La buena imagen de un servicio es frágil. Podemos construirla durante años y perderla en cuestión de minutos si no establecemos procesos claros para garantizar el mismo estándar de calidad, cada vez.

Les comparto dos experiencias personales que ilustran el impacto real de esta brecha:

 1. Del “promotor” al cliente silencioso: Visitaba con frecuencia un restaurante en Granadilla de Curridabat con mi esposa. Nos gustaba tanto que nos convertimos en sus principales promotores. Sin embargo, en una reciente visita notamos cambios drásticos: porciones diferentes, desmejora en los platos y una atención poco empática.              El resultado: Pasamos de promotores a detractores. No presentamos queja; simplemente nos convertimos en ese cliente silencioso que decide no regresar jamás.
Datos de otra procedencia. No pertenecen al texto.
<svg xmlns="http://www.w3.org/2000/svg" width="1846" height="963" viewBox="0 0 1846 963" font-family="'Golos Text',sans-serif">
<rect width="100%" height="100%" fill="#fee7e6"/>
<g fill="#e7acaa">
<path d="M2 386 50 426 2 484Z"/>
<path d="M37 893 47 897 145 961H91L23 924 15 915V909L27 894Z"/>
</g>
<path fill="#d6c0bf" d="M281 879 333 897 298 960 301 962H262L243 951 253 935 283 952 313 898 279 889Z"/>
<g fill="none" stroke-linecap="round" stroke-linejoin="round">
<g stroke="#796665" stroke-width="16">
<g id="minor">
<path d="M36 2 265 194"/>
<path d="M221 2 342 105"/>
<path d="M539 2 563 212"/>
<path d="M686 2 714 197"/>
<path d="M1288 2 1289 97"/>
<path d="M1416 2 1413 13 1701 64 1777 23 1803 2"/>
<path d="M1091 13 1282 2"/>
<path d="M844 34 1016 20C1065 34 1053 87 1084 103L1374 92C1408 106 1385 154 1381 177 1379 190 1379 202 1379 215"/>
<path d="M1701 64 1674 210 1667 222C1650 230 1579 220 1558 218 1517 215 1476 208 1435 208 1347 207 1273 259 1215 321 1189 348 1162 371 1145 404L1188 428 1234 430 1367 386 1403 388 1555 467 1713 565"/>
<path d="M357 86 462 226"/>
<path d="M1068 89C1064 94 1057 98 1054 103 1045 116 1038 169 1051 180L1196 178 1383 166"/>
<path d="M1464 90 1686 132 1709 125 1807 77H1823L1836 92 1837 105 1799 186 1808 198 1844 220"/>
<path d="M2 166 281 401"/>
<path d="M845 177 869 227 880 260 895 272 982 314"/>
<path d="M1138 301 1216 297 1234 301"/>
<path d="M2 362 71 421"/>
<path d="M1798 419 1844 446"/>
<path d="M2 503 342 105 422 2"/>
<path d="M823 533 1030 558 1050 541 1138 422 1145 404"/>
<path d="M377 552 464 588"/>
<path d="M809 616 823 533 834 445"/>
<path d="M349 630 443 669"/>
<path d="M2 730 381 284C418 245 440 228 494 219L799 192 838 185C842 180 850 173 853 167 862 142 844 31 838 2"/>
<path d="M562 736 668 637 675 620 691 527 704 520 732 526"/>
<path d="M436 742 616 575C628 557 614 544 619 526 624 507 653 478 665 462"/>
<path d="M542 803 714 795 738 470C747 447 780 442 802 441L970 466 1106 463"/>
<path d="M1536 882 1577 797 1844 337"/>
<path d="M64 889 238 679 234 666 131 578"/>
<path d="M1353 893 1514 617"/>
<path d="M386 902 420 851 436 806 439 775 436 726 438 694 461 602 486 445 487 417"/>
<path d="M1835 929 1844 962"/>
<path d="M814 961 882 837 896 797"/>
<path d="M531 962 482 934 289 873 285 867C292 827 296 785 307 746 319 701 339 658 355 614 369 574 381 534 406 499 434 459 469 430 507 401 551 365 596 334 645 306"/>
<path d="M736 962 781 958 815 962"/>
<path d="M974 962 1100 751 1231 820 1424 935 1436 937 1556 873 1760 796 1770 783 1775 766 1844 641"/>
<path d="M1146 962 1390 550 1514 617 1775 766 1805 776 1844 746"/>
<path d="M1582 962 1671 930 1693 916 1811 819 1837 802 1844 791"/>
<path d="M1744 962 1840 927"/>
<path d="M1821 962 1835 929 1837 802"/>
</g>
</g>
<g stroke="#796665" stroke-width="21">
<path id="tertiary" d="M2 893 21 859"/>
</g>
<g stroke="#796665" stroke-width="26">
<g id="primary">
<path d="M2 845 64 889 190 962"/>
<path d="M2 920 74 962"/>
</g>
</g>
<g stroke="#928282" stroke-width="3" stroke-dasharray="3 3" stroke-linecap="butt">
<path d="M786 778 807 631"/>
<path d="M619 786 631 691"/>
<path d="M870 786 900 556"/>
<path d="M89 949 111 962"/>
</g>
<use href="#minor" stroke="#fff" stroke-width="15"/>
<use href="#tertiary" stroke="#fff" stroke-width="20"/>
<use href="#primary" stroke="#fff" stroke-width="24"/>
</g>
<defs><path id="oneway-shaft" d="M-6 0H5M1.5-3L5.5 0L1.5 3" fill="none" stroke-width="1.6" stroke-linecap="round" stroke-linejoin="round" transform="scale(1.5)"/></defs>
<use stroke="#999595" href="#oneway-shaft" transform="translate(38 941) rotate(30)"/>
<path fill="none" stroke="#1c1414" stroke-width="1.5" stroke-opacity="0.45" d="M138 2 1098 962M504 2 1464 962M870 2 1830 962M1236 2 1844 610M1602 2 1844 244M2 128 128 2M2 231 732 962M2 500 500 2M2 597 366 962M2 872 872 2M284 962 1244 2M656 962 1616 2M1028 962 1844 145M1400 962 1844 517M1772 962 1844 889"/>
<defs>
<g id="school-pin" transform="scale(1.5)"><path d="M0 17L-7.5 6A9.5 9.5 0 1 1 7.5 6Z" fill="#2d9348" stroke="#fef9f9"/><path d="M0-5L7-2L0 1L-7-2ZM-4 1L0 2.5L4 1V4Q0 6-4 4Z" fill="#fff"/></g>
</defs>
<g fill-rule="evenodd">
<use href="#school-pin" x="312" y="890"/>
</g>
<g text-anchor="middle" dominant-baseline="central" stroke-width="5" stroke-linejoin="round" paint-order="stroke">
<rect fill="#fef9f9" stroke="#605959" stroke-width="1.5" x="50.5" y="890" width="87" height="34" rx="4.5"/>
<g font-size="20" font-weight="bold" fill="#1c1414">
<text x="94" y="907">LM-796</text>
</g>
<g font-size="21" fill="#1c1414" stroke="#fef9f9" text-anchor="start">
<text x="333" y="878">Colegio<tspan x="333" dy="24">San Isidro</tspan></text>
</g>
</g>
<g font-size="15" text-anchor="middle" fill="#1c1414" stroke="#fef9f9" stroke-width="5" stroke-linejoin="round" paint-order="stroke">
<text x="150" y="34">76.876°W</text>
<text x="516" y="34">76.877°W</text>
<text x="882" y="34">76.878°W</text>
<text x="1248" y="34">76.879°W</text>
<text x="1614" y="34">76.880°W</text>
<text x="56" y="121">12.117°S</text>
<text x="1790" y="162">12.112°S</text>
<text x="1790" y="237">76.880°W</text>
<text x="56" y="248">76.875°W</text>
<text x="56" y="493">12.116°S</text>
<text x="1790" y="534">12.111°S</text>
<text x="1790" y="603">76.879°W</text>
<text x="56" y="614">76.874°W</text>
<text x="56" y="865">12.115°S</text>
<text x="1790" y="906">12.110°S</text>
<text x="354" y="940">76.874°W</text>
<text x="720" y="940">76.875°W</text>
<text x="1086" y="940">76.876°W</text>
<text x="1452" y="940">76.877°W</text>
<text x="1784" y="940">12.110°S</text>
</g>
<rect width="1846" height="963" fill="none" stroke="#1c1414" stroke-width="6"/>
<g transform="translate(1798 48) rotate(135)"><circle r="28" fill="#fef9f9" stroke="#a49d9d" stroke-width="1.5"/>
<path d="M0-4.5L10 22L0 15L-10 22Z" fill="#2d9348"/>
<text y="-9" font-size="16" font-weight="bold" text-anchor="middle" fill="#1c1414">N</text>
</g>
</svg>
 2. La pérdida de confianza por descuido operativo: Llevé mi vehículo a mantenimiento a una reconocida cadena de servicio. Menos de una hora después de haberlo retirado, empezó a fallar. Al regresar, la respuesta fue tan sincera como alarmante: “Qué pena, dejamos algunas piezas sueltas”. Una falla de validación básica destruyó años de reputación y la confianza en la marca en un segundo.

 La lección de fondo: Ambos casos comparten la misma raíz: la ausencia de procesos formales de validación.

A menudo, la voracidad por vender o la prisa operativa nos hace olvidar que en el sector servicios la calidad no se asume, se valida antes de entregar. Un proceso de control antes de que el cliente reciba el producto o servicio no es un costo ni un freno; es el seguro de vida de nuestra reputación y la clave para generar un verdadero efecto “WOW”.